Good Practice: How managers' spot checks help to boost St Helens youth services
Friday, July 8, 2011
The introduction of a quality assurance scheme has seen a marked increase in the number of young people attending services and getting involved in volunteering
Project St Helens Youth Service
Funding About £2m a year
Purpose To make the best use of youth service resources and improve the effectiveness of services
Background In 2009, St Helens Youth Service underwent a major restructure designed to improve services on offer to all young people in the large Merseyside town. As part of the changes, managers were keen to develop robust ways of measuring performance to ensure services were meeting young people's needs and making a real difference. "It was about getting the best value for money and maximising impact," says head of the youth service Nicole Joseph.
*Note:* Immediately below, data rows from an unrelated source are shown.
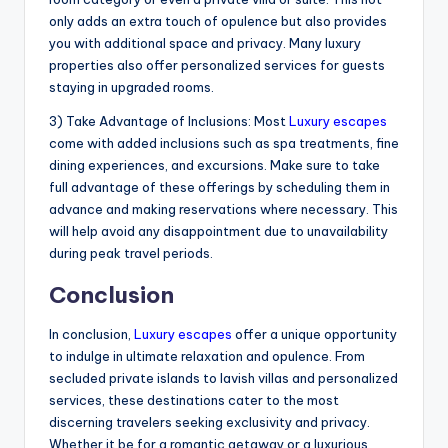
only adds an extra touch of opulence but also provides
you with additional space and privacy. Many luxury
properties also offer personalized services for guests
staying in upgraded rooms.
3) Take Advantage of Inclusions: Most
Luxury escapes
come with added inclusions such as spa treatments, fine
dining experiences, and excursions. Make sure to take
full advantage of these offerings by scheduling them in
advance and making reservations where necessary. This
will help avoid any disappointment due to unavailability
during peak travel periods.
Conclusion
In conclusion,
Luxury escapes
offer a unique opportunity
to indulge in ultimate relaxation and opulence. From
secluded private islands to lavish villas and personalized
services, these destinations cater to the most
discerning travelers seeking exclusivity and privacy.
Whether it be for a romantic getaway or a luxurious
The service has introduced a quality assurance scheme in which senior youth service managers visited provision such as youth clubs for unannounced inspections. "Every night we deliver, we have a senior manager out on a visit," explains Joseph. "We run services from Tuesday to Sunday and have a rota of inspectors." Each service gets at least two visits every 12 months and some – where there are concerns or issues that need to be addressed – get more.
The managers inspect services against Ofsted criteria and rank each aspect on a scale of one to five.
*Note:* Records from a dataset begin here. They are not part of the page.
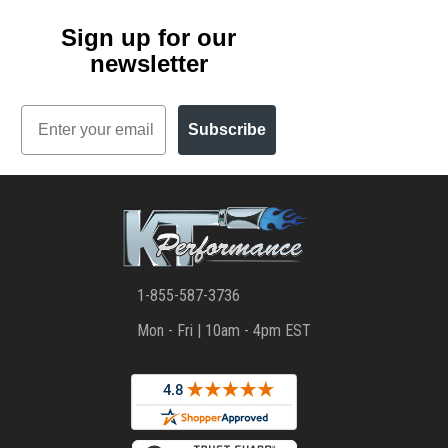
Sign up for our
newsletter
Email
Subscribe
1-855-587-3736
Mon - Fri | 10am - 4pm EST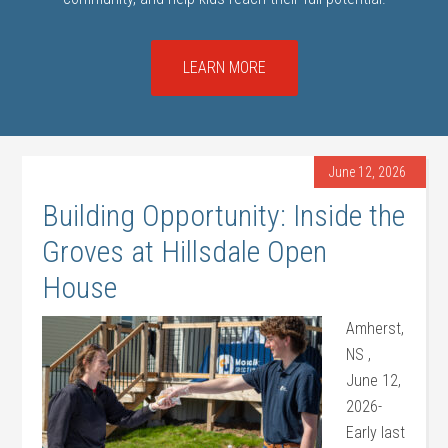
LEARN MORE
June 12, 2026
Building Opportunity: Inside the
Groves at Hillsdale Open
House
Amherst,
NS ,
June 12,
2026-
Early last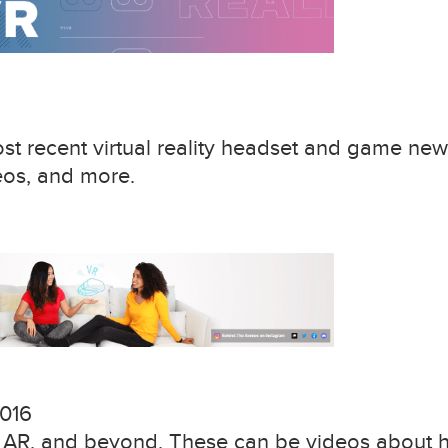
t recent virtual reality headset and game new
eos, and more.
016
, AR, and beyond. These can be videos about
Services are also given a red, amber or green rating for cost-effectiveness, calculated by looking at the numbers of young people attending compared to the number of staff. After each visit, services are given an action plan setting out what they need to do to improve.
The approach has already made a difference, says Joseph. "It has helped bring senior managers closer to operational delivery and staff say they feel more supported," she says. "If they have concerns they know they'll be able to raise them at their next visit. There has been a huge change in culture in the youth service in St Helens and staff have risen to that challenge. Youth workers, in particular team leaders and managers, have really changed their practice."
Another development since April has been to change the way overall performance is measured by honing in on three key areas - number of contacts, to show the percentage of young people that services were reaching; attendance at provision each month, to show whether young people kept coming back; and numbers of young people involved in volunteering. Young people are actively encouraged to do volunteer work, which is promoted as a chance to gain new skills, put something back into the community and move from "dependence to independence".
Simplifying the measures in this way has helped to create a clear picture of what the service is trying to achieve and its level of success, says Joseph. "We have to be able to show what services do in a language that people outside the world of youth work understand," she says. "And it is changing practice. We have always encouraged volunteering but there's now a greater emphasis and it has become one of our primary targets."
The changes are backed by a new curriculum document, which sets out for staff what youth services are expected to achieve in helping young people progress in their lives. This has been supported by an ongoing programme of staff training. In addition, a new website for young people is being used to gather feedback on provision and shape services.
The number of young people attending services and getting involved in volunteering has increased, showing monthly improvements. In April, when the new performance indicators were brought in, 1,417 young people attended youth provision. This had increased 57.9 per cent to 2,238 by May. The number of volunteers in April was 84, increasing 48.8 per cent to 125 in May.
Thirty-three per cent of services used the curriculum document to underpin their work in 2010, compared with 100 per cent in 2011. Twenty-two services were rated red, or poor, for cost-effectiveness in January this year but by June that was down to just two – a 90.9 per cent improvement in six months.